Which is best model for job-to-resume matching project?

  1. Based on the type of the repository you need an API to access the files within that repository it might be Google cloud or simply downloading through rest API so what is your repository?
  2. Once the file is downloaded it should be converted to plain text so that you can start processing it. Personally, at LAWXER.ai we use convertAPI for that (find on Google)
  3. Once the file is converted to plain text you need to pre-process it using one or several AI models to bring it to standard formatting so that your paragraphs and titles are separated and paragraphs are not broken.
  4. Once you have that you need to identify the titles among the paragraphs so that you can split the text into chunks on those titles. To get your sections within a CV.
  5. Once you have sections you might use another model to understand what is inside the section and summarize it to you, or to get the entities subjects and other things because that’s what will improve the quality of your RAG.
  6. Based on the application requirements you might need to create fields for the object you will be storing in your vector database.

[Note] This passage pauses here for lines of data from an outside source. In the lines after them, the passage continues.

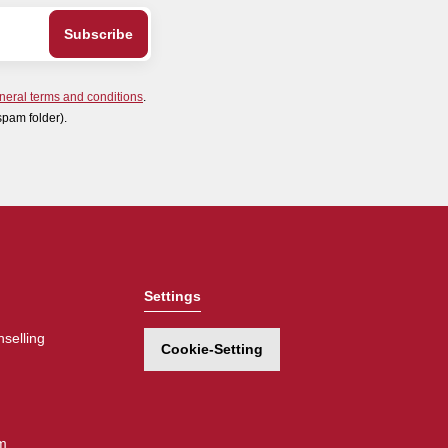
neral terms and conditions
.
spam folder).
Settings
selling
Cookie-Setting
m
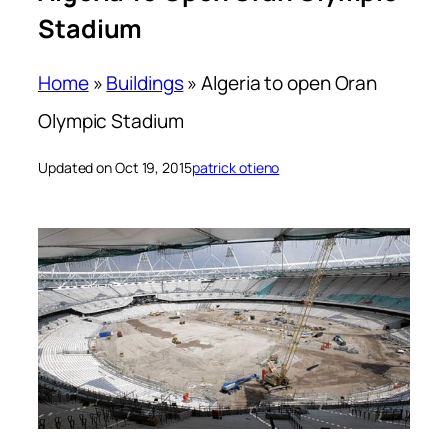
Stadium
Home
»
Buildings
»
Algeria to open Oran
Olympic Stadium
Updated on Oct 19, 2015
patrick otieno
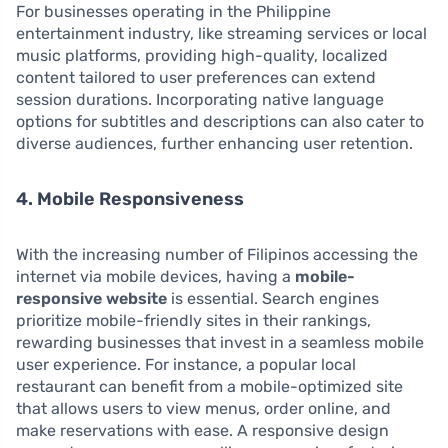
For businesses operating in the Philippine
entertainment industry, like streaming services or local
music platforms, providing high-quality, localized
content tailored to user preferences can extend
session durations. Incorporating native language
options for subtitles and descriptions can also cater to
diverse audiences, further enhancing user retention.
4. Mobile Responsiveness
With the increasing number of Filipinos accessing the
internet via mobile devices, having a
mobile-
responsive website
is essential. Search engines
prioritize mobile-friendly sites in their rankings,
rewarding businesses that invest in a seamless mobile
user experience. For instance, a popular local
restaurant can benefit from a mobile-optimized site
that allows users to view menus, order online, and
make reservations with ease. A responsive design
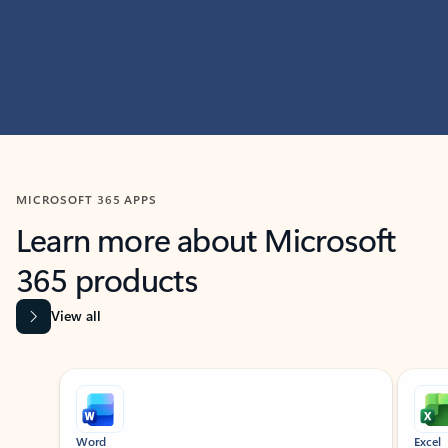
MICROSOFT 365 APPS
Learn more about Microsoft
365 products
View all
Showing slide 1 of 9
Word
Excel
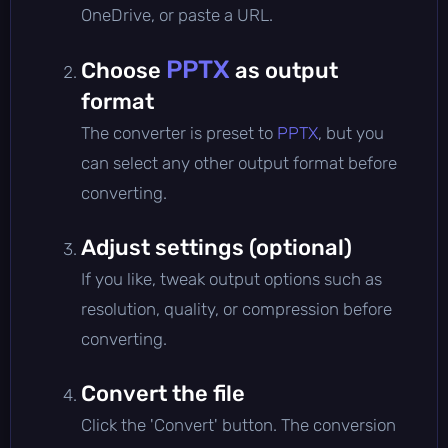
OneDrive, or paste a URL.
PPTX
Choose
as output
format
The converter is preset to
PPTX
, but you
can select any other output format before
converting.
Adjust settings (optional)
If you like, tweak output options such as
resolution, quality, or compression before
converting.
Convert the file
Click the 'Convert' button. The conversion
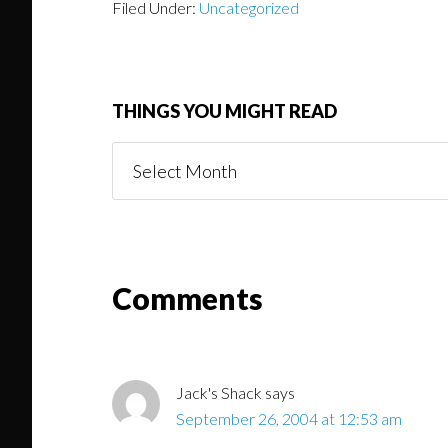
Filed Under:
Uncategorized
THINGS YOU MIGHT READ
Things
You
Might
Read
Reader
Comments
Interactions
Jack's Shack
says
September 26, 2004 at 12:53 am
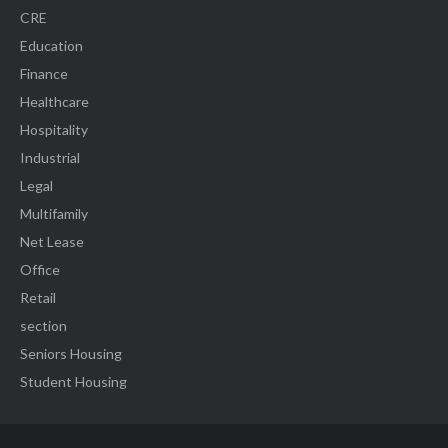
CRE
Education
Finance
Healthcare
Hospitality
Industrial
Legal
Multifamily
Net Lease
Office
Retail
section
Seniors Housing
Student Housing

Personally for this case you might use something like title, subjects, text, document ID, section ID. This object will represent sections in your database.
  7. You also will need another class in your vector database which will be documents and for the document you will have the following fields: document ID, title, name… And other fields which will apply to your CV.
  8. Store all the sections and the document object in your vector database.
  9. When retrieving the documents it is better in your case to have double search queries were in one query you search for documents and in the other search for sections.
  10. Once the results found you need to combine them together and reclassify based on their relation to the query in each of the sub-queries (like maybe ranking sections higher than documents or vice versa). The goal is to come up with document IDS from both of the queries.
  11. Same applies when you want to extract data.
  12. We’ve implemented a mechanism where data can be extracted in automatic mode after configuring the extraction tasks once. Basically it’s just a list of questions and queries to pass to the rag engine and the model to be able to extract the data in a specified format from retrieved context. Then that data is stored in a separate database which is used for a classification of the documents.

And then you have the whole application to build so that you can display that data to the user.

2 Likes

Thank you sir :pray: that´s awesome. I really appreciate it.
Best!

You’re very welcome. Let me know how it goes

hello, i want to list all the resumes from my vector database matching the description of the job, can you suggest how can i achieve that, whether by applying pagination or not, or do i need new type of database?